▶ [Aim of the task]: Can you write out the entries below again with every "coat" switched to "fur" and nothing else changed, omitting the pictures?
━━━━━━━━━━
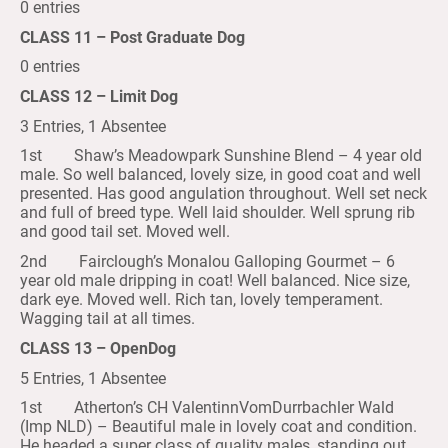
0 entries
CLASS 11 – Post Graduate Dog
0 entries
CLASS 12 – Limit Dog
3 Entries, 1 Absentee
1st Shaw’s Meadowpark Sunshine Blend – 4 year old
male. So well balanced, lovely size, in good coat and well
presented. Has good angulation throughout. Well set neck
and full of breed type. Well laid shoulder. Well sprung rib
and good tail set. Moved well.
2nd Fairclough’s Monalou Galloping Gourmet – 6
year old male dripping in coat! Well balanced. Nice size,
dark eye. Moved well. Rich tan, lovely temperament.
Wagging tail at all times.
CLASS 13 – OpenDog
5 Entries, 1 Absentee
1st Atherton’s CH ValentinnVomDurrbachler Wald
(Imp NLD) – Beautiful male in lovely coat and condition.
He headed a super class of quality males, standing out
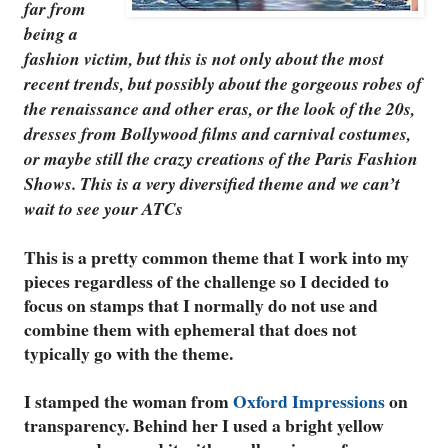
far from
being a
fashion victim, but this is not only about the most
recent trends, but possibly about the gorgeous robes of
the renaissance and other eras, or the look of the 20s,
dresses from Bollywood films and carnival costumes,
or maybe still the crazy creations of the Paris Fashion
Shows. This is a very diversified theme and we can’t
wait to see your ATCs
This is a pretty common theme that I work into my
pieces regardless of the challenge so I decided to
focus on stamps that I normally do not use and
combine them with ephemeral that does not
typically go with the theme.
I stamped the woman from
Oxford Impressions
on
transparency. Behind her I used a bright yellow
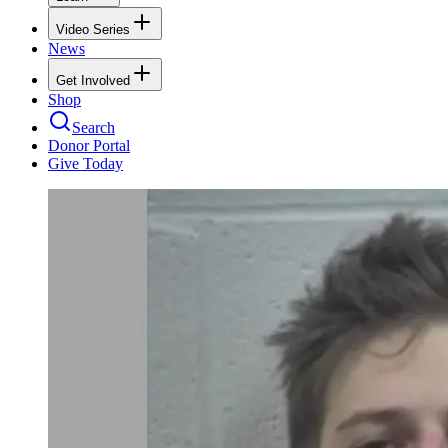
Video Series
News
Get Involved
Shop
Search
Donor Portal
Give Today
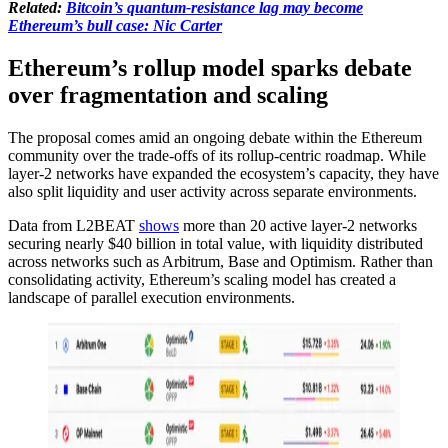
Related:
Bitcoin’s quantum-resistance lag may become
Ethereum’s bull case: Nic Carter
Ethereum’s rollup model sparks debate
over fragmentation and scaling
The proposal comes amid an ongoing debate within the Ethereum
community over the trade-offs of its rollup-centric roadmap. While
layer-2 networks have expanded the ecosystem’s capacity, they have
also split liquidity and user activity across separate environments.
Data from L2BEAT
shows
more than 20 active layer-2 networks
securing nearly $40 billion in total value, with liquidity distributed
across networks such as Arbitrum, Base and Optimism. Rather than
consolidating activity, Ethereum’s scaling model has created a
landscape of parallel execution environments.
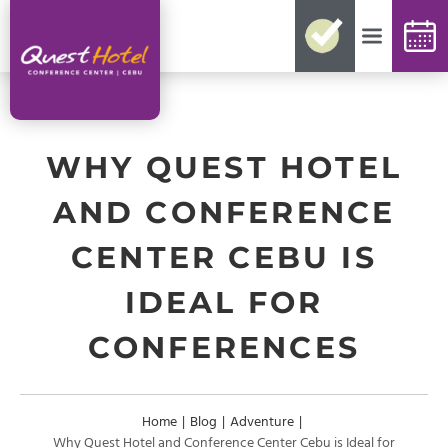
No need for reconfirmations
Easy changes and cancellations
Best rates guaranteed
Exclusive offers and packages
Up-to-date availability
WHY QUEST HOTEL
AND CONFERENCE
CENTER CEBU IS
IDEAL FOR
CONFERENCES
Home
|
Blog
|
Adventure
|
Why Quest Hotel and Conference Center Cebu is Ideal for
━━━━━━━━━━
▶ [Solved exercise]:
0 entries
CLASS 11 – Post Graduate Dog
0 entries
CLASS 12 – Limit Dog
3 Entries, 1 Absentee
1st Shaw’s Meadowpark Sunshine Blend – 4 year old
male. So well balanced, lovely size, in good fur and well
presented. Has good angulation throughout. Well set neck
and full of breed type. Well laid shoulder. Well sprung rib
and good tail set. Moved well.
2nd Fairclough’s Monalou Galloping Gourmet – 6
year old male dripping in fur! Well balanced. Nice size,
dark eye. Moved well. Rich tan, lovely temperament.
Wagging tail at all times.
CLASS 13 – OpenDog
5 Entries, 1 Absentee
1st Atherton’s CH ValentinnVomDurrbachler Wald
(Imp NLD) – Beautiful male in lovely fur and condition.
He headed a super class of quality males, standing out
far from
being a
fashion victim, but this is not only about the most
recent trends, but possibly about the gorgeous robes of
the renaissance and other eras, or the look of the 20s,
dresses from Bollywood films and carnival costumes,
or maybe still the crazy creations of the Paris Fashion
Shows. This is a very diversified theme and we can’t
wait to see your ATCs
This is a pretty common theme that I work into my
pieces regardless of the challenge so I decided to
focus on stamps that I normally do not use and
combine them with ephemeral that does not
typically go with the theme.
I stamped the woman from
Oxford Impressions
on
transparency. Behind her I used a bright yellow
Video Series
News
Get Involved
Shop
Search
Donor Portal
Give Today
Related:
Bitcoin’s quantum-resistance lag may become
Ethereum’s bull case: Nic Carter
Ethereum’s rollup model sparks debate
over fragmentation and scaling
The proposal comes amid an ongoing debate within the Ethereum
community over the trade-offs of its rollup-centric roadmap. While
layer-2 networks have expanded the ecosystem’s capacity, they have
also split liquidity and user activity across separate environments.
Data from L2BEAT
shows
more than 20 active layer-2 networks
securing nearly $40 billion in total value, with liquidity distributed
across networks such as Arbitrum, Base and Optimism. Rather than
consolidating activity, Ethereum’s scaling model has created a
landscape of parallel execution environments.
No need for reconfirmations
Easy changes and cancellations
Best rates guaranteed
Exclusive offers and packages
Up-to-date availability
WHY QUEST HOTEL
AND CONFERENCE
CENTER CEBU IS
IDEAL FOR
CONFERENCES
Home
|
Blog
|
Adventure
|
Why Quest Hotel and Conference Center Cebu is Ideal for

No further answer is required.